Ausblick: Standort, Roadmap und internationale Wirkung
Die Finanzierung gilt als Modell mit Wiederholungspotenzial. Sollte das CDH seine Mittel wie geplant auf 2,5 bis 3 Millionen Euro pro Jahr steigern, könnte das Zentrum nach Ablauf der ersten Förderperiode als Vorlage für vergleichbare Institute in anderen Ländern dienen.
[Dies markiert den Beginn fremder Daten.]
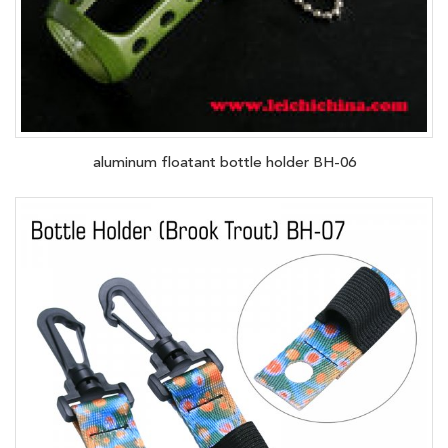
aluminum floatant bottle holder BH-06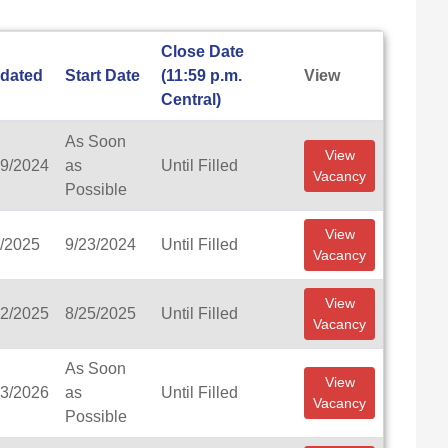
Close Date
dated
Start Date
(11:59 p.m.
View
Central)
As Soon
View
19/2024
as
Until Filled
Vacancy
Possible
View
2/2025
9/23/2024
Until Filled
Vacancy
View
22/2025
8/25/2025
Until Filled
Vacancy
As Soon
View
13/2026
as
Until Filled
Vacancy
Possible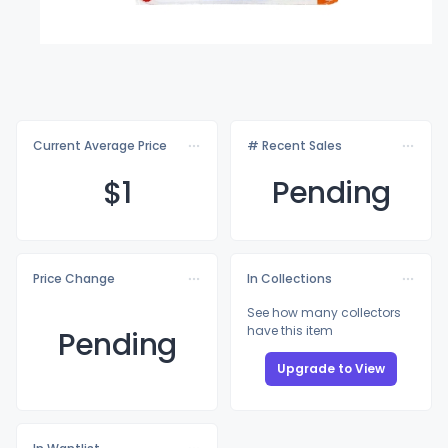
Current Average Price
# Recent Sales
$
1
Pending
Price Change
In Collections
See how many collectors
have this item
Pending
Upgrade to View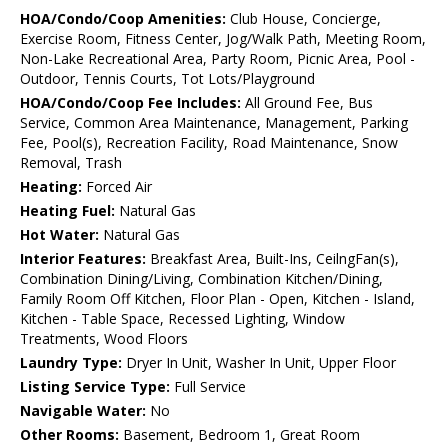
HOA/Condo/Coop Amenities:
Club House, Concierge,
Exercise Room, Fitness Center, Jog/Walk Path, Meeting Room,
Non-Lake Recreational Area, Party Room, Picnic Area, Pool -
Outdoor, Tennis Courts, Tot Lots/Playground
HOA/Condo/Coop Fee Includes:
All Ground Fee, Bus
Service, Common Area Maintenance, Management, Parking
Fee, Pool(s), Recreation Facility, Road Maintenance, Snow
Removal, Trash
Heating:
Forced Air
Heating Fuel:
Natural Gas
Hot Water:
Natural Gas
Interior Features:
Breakfast Area, Built-Ins, CeilngFan(s),
Combination Dining/Living, Combination Kitchen/Dining,
Family Room Off Kitchen, Floor Plan - Open, Kitchen - Island,
Kitchen - Table Space, Recessed Lighting, Window
Treatments, Wood Floors
Laundry Type:
Dryer In Unit, Washer In Unit, Upper Floor
Listing Service Type:
Full Service
Navigable Water:
No
Other Rooms:
Basement, Bedroom 1, Great Room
Wien knüpft damit an seine Rolle als Standort internationaler Organisationen und Konferenzen an.
Unter dem Eindruck der geopolitischen Spannungen, neuer KI-Warnungen von früheren OpenAI-Mitarbeitern wie Daniel Kokotajlo und einer wachsenden Zahl von EU-Initiativen zur KI-Regulierung versteht sich das CDH als ein unabhängiger Akteur. Die Kombination aus kommunaler, nationaler und universitärer Finanzierung soll diese Unabhängigkeit institutionell absichern.
Bis zum Ende der Konferenz am Freitag werden weitere Vorträge und Podiumsdiskussionen folgen. Organisator Erich Prem kündigte an, dass die Inhalte in eine „Roadmap" für die kommenden Jahre einfließen sollen. Das nächste Etappenziel ist die Eröffnung des physischen Standorts, an dem die Mitarbeiterinnen und Mitarbeiter des CDH zusammentreffen sollen.
Fragen & Antworten
Wer steht hinter dem neuen Zentrum für Digitalen Humanismus in Wien?
Hinter dem CDH stehen die TU Wien, die Universität Wien, die Wirtschaftsuniversität Wien und die Central European University. Geleitet wird es vom Informatiker Peter Kness, Inhaber der UNESCO-Lehrstuhls für Digitalen Humanismus.
Wie wird das CDH finanziert und wie lange läuft das Projekt?
Die initiale Finanzierung stammt von der Stadt Wien, dem Wissenschaftsministerium sowie den Gründungspartneruniversitäten, weitere Mittel aus dem Infrastrukturministerium sind vorgesehen. Das Projekt ist auf eine Laufzeit von zehn Jahren angelegt.
Welche Ziele verfolgt das Zentrum?
Das CDH will die gesellschaftlichen Auswirkungen von KI und verwandten Technologien erforschen und Wien international als Themenführer im Digitalen Humanismus positionieren. Im Vollbetrieb sollen 15 bis 20 Personen daran arbeiten, Forschungsmittel von zunächst etwa einer Million Euro pro Jahr einzuwerben.